可打量四周,这不就是那个二层小楼里吗?他怎么会在这里,乌涂与莲遇呢?难道乌涂真的死了?
“是,这次是风先生接我过来照顾你的,说你只喜欢我做的饭!”
“他在哪里?”我抛开了所有的疑虑,迫切地想见到风煞。
“在院子里!”
风煞就在这里?
我连忙想下床去看一看他,身上传来无比的疼痛,我想到了昨夜的屈辱,浑身冰凉,坐起来的身子靠在了床头。

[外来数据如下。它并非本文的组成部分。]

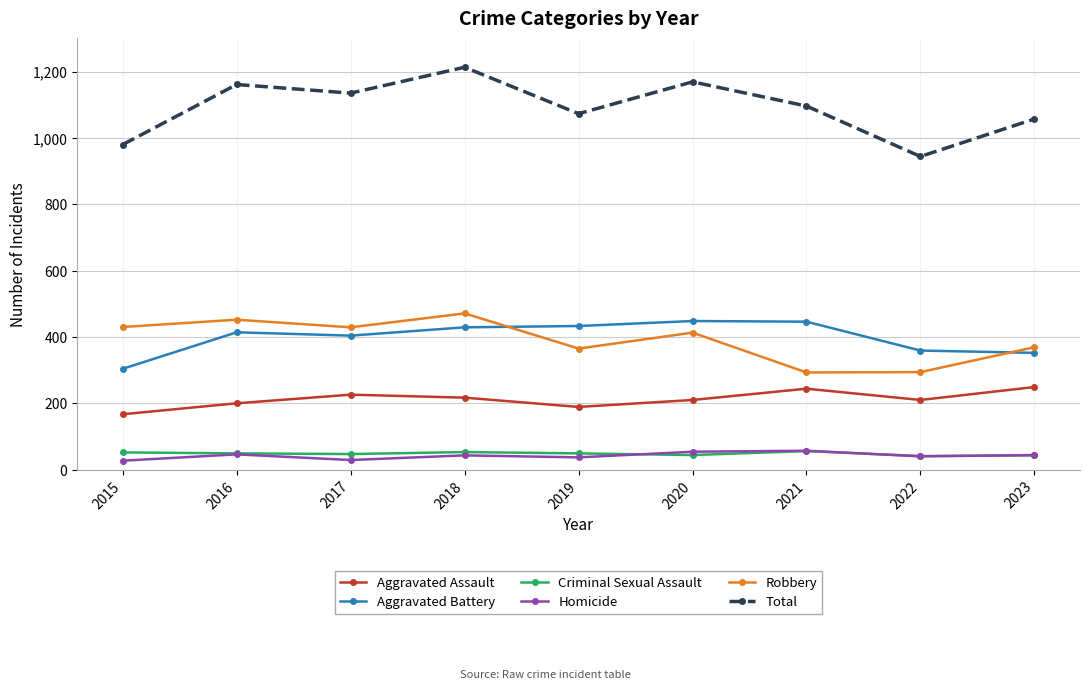

At which category does Total reach its first local valley?

2017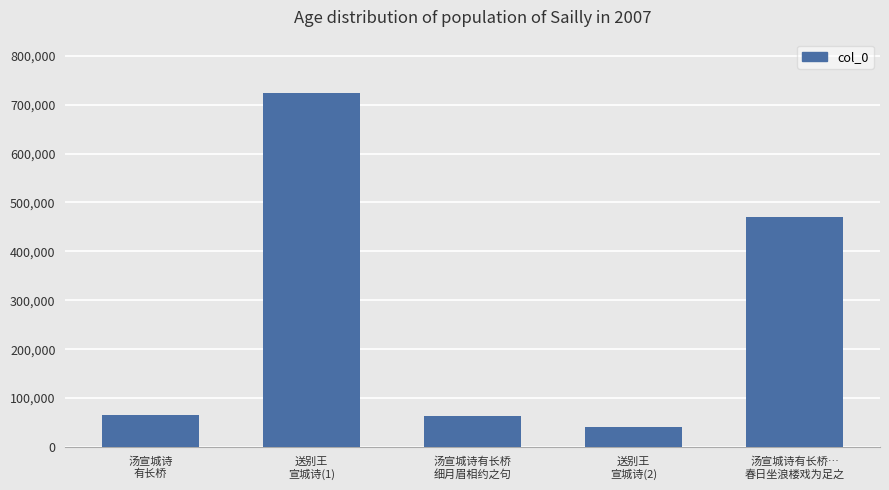

Are the bars horizontal?

No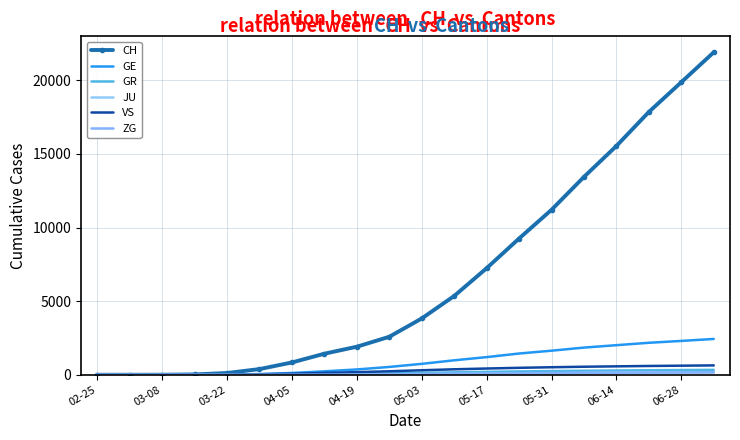

What are all the series names shown in the legend?

CH, GE, GR, JU, VS, ZG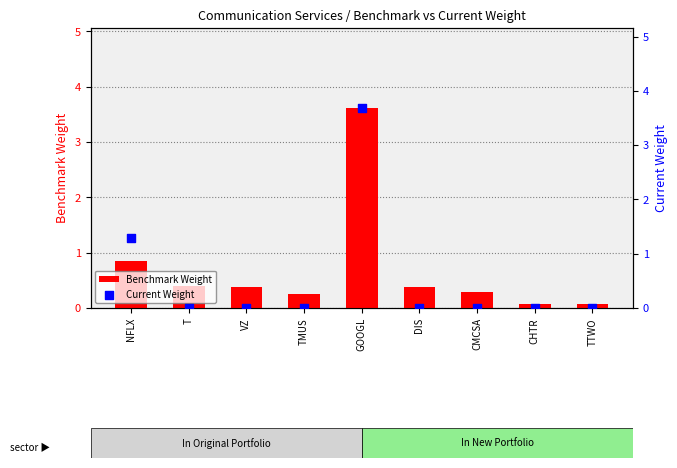

Which series contains the lowest Y value?

Current Weight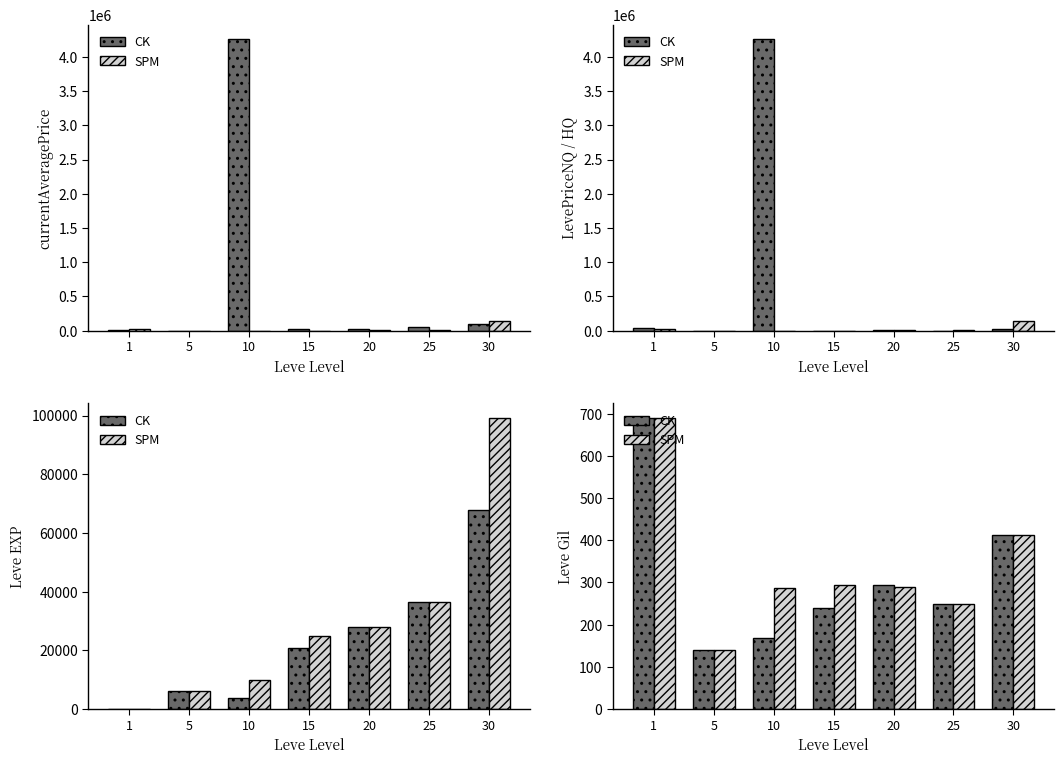

What is the highest value of the CK series?

690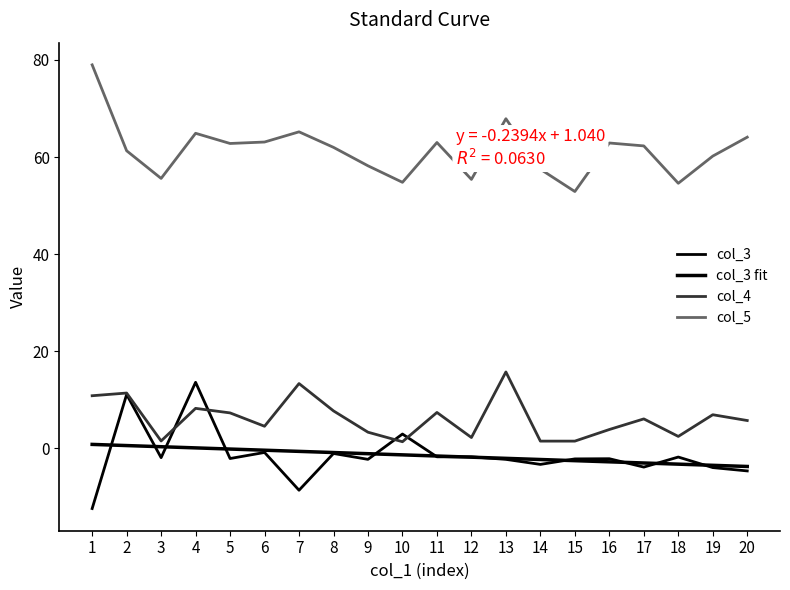

The value of col_3 at 4 is 13.6. True or false?

True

“一一,先喝了汤,风先生说能治好你!还说这不是孩子,就是一味草药!”
是我想多了,我看着李阿姨,接过了汤,一口喝了下去。
“阿姨,能帮我喊风先生上来吗?”我一刻都不想等,只想尽快确定风煞的安危,他当时受了那么重的伤,如今怎么样了?
李阿姨笑了,拿着空碗下去了。
我眼睛盯着门口,希冀着风煞的出现。
没有多长时间,我就听到了脚步声,心跳也开始在加速。
门口终于出现了一人,一身休闲装扮,没有长发,留着修剪得当的短发,但容颜无疑是风煞的,含笑站在门口。
“煞!”我靠在床头喊着他的名字,身子不由向前探去。
“我就知道,你一定不会死!”喜极而泣的泪水在脸上滑过。
他脸上的笑容没有了,却走到了我的面前,抬起我的下巴,我看到了他眼中的墨蓝。
他不是煞!
“你是夜王!”我使劲的推开他的手。
他笑了:“总算还记得我!”
他放开了我,我终于想起风煞曾喊过他风瑞,那么他的原名也是姓风的吗?
但他不是要做百国之王吗?为什么要来这里?
他的目光从未离开我,我不想接受他的审视,移开目光,转脸看向了窗外,窗边的窗帘何时变成了青绿之色?再也没有那种白纱特有的材质。
风煞真的死了吗?
“怎么?看到我,让你失望了!”他的声音仍旧是冷冰冰的。
“我累了!”我不想再看到他,脑子里一团糟。
缓缓躺下去,用被子蒙住了头。
他没有说话,呆了一会儿,就走了出去。
可能因为我本身太累了,不一会儿也就真的睡着了。
直到李阿姨再来喊我时,我才发现天已经黑了,不过身体似乎完全恢复了,这还要感谢那一碗汤,脑海里不由涌起了乌涂当着我的面吃下初鱼进的画面,眼泪一下子就流了下来。
风煞死了,乌涂也死了吗?
“一一,你怎么了?”阿姨并不知道我的故事,但却一直对我极好。